I don't have the AP racing part number handy right now but they do make one. (keep in mind it is designed to work with their rotors and calipers)
http://www.essexparts.com/ has custom hats.


----------



## Urieal (Nov 16, 2005)

*Re: 4x100 rotor hats? (greyhare)*

I appreciate it. I have been trying to contact Essex with very little luck(always put me on hold for a LOOONG time). If there is a premade 4x100 then I would look into that.
I'm looking to upgrade my G60 brakes to 12.3" rotors and use TT Calipers and pads. TT rotors won't work(5 lug) unless I drill the 4x100 holes...which I prefer not to do.
I would also not be opposed to AP calipers, although I am not sure which caliper would be used in a 12.3" rotor. The 5200 specs say the min. rotor size is 12.4" and the 5100 says max rotor size is 11.6"...I guess I could probably roll with a 12.4" rotor if I could find one.
The main reason I don't want anything larger is because I want to tuck it behind 16" wheels...don't want anything bigger than 16s


_Modified by Urieal at 12:51 PM 2-1-2007_


----------



## greyhare (Dec 24, 2003)

*Re: 4x100 rotor hats? (Urieal)*

12" (304mm) with 5100's








I will dig out the AP part number tonight.


----------



## Urieal (Nov 16, 2005)

ROCKIN! Those are beautiful!!!








let me know how to get these rockin on my G60 and I'll be a VERY happy man!!

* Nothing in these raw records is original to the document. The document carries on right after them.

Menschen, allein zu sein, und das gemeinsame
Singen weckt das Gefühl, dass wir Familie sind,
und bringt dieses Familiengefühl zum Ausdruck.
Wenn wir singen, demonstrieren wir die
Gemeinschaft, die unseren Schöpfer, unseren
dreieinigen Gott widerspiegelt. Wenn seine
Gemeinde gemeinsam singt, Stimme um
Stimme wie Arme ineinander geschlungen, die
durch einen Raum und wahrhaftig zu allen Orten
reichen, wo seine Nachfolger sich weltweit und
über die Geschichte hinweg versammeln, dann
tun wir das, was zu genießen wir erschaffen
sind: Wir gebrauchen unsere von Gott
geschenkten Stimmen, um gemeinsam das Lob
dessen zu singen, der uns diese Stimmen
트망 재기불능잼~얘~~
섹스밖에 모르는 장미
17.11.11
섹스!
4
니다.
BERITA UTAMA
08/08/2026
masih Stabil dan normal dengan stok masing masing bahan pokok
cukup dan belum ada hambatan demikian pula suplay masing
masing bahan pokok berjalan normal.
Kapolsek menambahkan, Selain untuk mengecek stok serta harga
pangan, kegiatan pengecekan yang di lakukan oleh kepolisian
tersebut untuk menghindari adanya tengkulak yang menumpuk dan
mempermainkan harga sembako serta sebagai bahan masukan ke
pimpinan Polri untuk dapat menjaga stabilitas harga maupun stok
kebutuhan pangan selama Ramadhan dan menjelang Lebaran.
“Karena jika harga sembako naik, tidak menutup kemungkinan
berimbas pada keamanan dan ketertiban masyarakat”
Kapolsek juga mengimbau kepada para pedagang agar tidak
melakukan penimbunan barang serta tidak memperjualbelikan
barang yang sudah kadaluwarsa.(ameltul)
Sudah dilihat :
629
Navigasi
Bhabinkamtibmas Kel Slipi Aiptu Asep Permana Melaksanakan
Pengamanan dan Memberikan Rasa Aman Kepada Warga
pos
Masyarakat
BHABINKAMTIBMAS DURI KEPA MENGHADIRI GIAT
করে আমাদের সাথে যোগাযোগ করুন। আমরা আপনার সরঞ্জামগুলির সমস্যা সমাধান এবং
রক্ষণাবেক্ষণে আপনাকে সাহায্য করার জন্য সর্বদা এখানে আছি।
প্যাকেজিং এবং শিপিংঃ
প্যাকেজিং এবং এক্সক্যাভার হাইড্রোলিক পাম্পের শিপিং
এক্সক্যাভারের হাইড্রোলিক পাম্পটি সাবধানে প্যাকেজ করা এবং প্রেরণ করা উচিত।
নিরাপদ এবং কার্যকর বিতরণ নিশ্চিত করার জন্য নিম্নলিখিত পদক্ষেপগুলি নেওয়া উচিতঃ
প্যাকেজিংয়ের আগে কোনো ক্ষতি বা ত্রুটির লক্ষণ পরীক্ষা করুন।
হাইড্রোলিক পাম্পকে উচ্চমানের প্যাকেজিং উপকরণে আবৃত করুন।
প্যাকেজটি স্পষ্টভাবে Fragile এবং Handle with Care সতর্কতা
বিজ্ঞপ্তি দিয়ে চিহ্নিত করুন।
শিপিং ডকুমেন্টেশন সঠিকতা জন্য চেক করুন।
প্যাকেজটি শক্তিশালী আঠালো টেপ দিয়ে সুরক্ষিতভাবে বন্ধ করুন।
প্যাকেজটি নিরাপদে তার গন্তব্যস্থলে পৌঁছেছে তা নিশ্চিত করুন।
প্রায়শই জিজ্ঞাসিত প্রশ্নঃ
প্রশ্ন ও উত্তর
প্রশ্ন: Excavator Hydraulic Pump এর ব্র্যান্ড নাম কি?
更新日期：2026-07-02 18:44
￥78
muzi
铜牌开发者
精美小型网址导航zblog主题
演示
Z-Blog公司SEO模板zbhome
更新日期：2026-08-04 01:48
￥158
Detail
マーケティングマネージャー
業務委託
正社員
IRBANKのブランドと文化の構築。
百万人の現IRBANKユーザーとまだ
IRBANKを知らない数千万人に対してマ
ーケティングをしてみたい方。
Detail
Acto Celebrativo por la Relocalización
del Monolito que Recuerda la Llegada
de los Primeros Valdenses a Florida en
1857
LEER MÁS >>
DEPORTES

what carriers did you use?


----------



## SSj4G60 (Aug 13, 2001)

*Re: (Urieal)*

any more info ?


----------



## greyhare (Dec 24, 2003)

*Re: (SSj4G60)*

When I first put mine on the only ones for the 4x100 were like these with the one piece rotors. (16.5lb= ea.)
http://www.jngautosports.com/p...n.htm
http://www.eurospecsport.com/racebrake.htm
This is how i got the calipers and adapters.
I will dig up the part numbers for the hats and rotors.


----------



## SSj4G60 (Aug 13, 2001)

*Re: (greyhare)*

ive seen that kit, whole thing was i was weary about future rotor replacement


----------



## greyhare (Dec 24, 2003)

*Re: (SSj4G60)*

I didn't have any trouble finding the rotors. I originally bought the kit through a local VW shop and they were able to order rotors.
The numbers for the 2 piece AP rotors are:
Rotors - CP3837-230/31
Hats - CP2494-742
Bolt kit - CP2494-6
The original one piece rotors worked very well on the street but will develop cracks if used on the track.
The 2 piece rotors are very expensive; if you do not track your car they are not worth it.


----------